# T-test: normal probability plot

I'm studying statistics from the book "design of experiments" by Montgomery and about the t-test it's stated it is necessary to check the samples are described by a normal distribution throughout a normal probability plot and I have noticed the y-scale is not familiar to me, it's neither linear of logaritmic. In the book is written:

the cumulative frequency scale has been arranged so that if the hypothesized distribution adequately describes the data, the plotted points will fall approximately along a straight line; if the plotted points deviate signiﬁcantly from a straight line, the hypothesized model is not appropriate. Usually, the determination of
whether or not the data plot as a straight line is subjective.

How is the yscale chosen?

Related Set Theory, Logic, Probability, Statistics News on Phys.org
chiro
Hey serbring.

You should picture a graph with your x and y data points where an average line that minimizes the sum of squared residuals is plotted. Some points will be above and others below.
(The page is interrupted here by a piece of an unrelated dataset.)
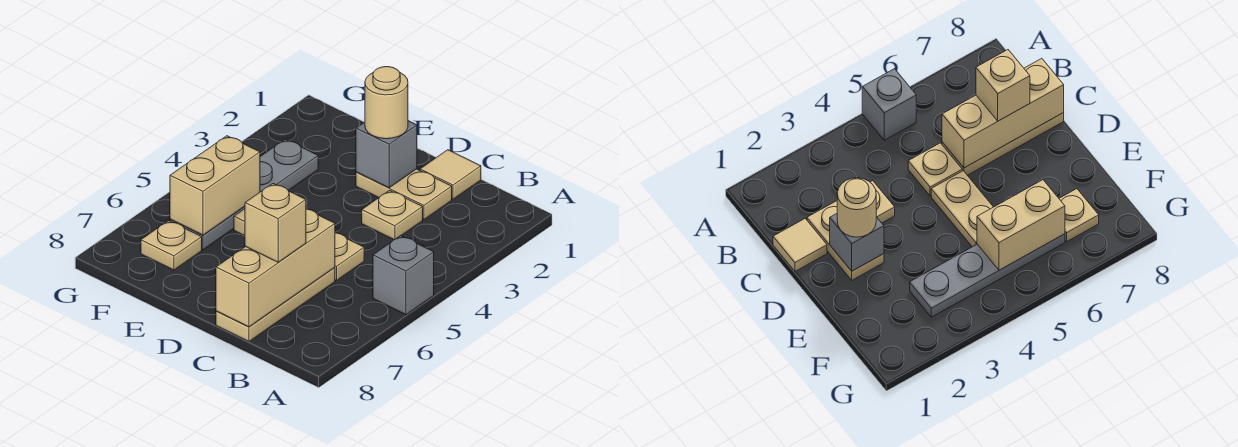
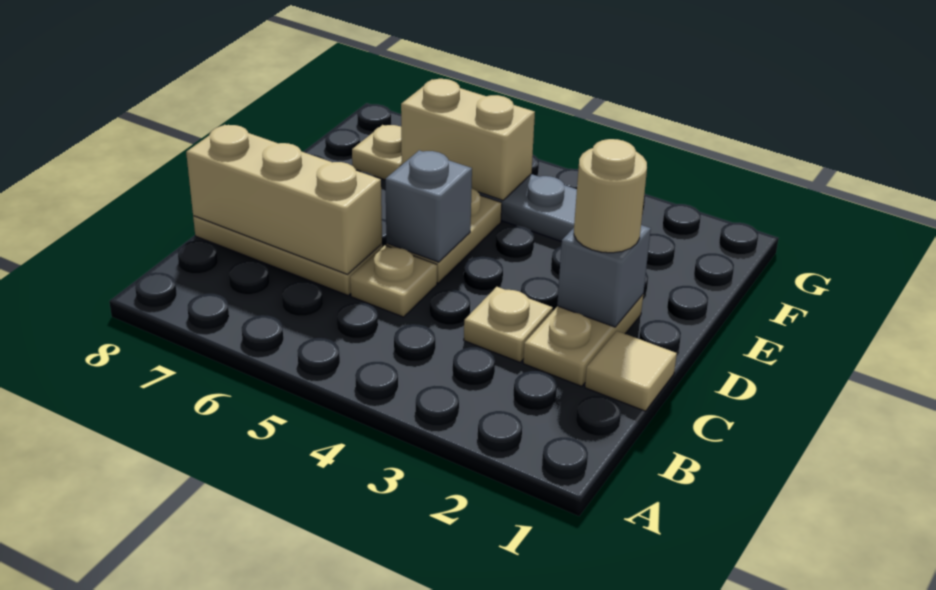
grey 1x1 brick [373,236,434,315] -> grey 1x1 brick moved to [385,150,472,262]
tan 1x1 brick [245,184,306,262] -> none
If the sum of squared residuals is too large within some particular confidence measure, then what that means is that the correlation is too low and you can't use a simple linear fit to describe the variation present in the model itself.

When you fit a simple linear regression and test correlation, the correlation measure is actually the linear coefficient where y = cx + b and c is the correlation value. If you don't have a linear model then basically either your c is insignificant or you have to use a more complicated model to capture the variation of the data.

Testing whether a sample fits a distribution is usually done with goodness of fit or specific tests that look at specific distributions in one form or another.

Usually the scale depends on how you scale the variables themselves and without context it is hard to really evaluate.

In a simple linear model, the usual assumption is that if you have two sets of data Y and X (both random variables) where Y lies on the real line, then Y = a + bX + e where e is Normally distributed with 0 mean and some constant variance. This is the simplest regression model and is called a simple linear regression.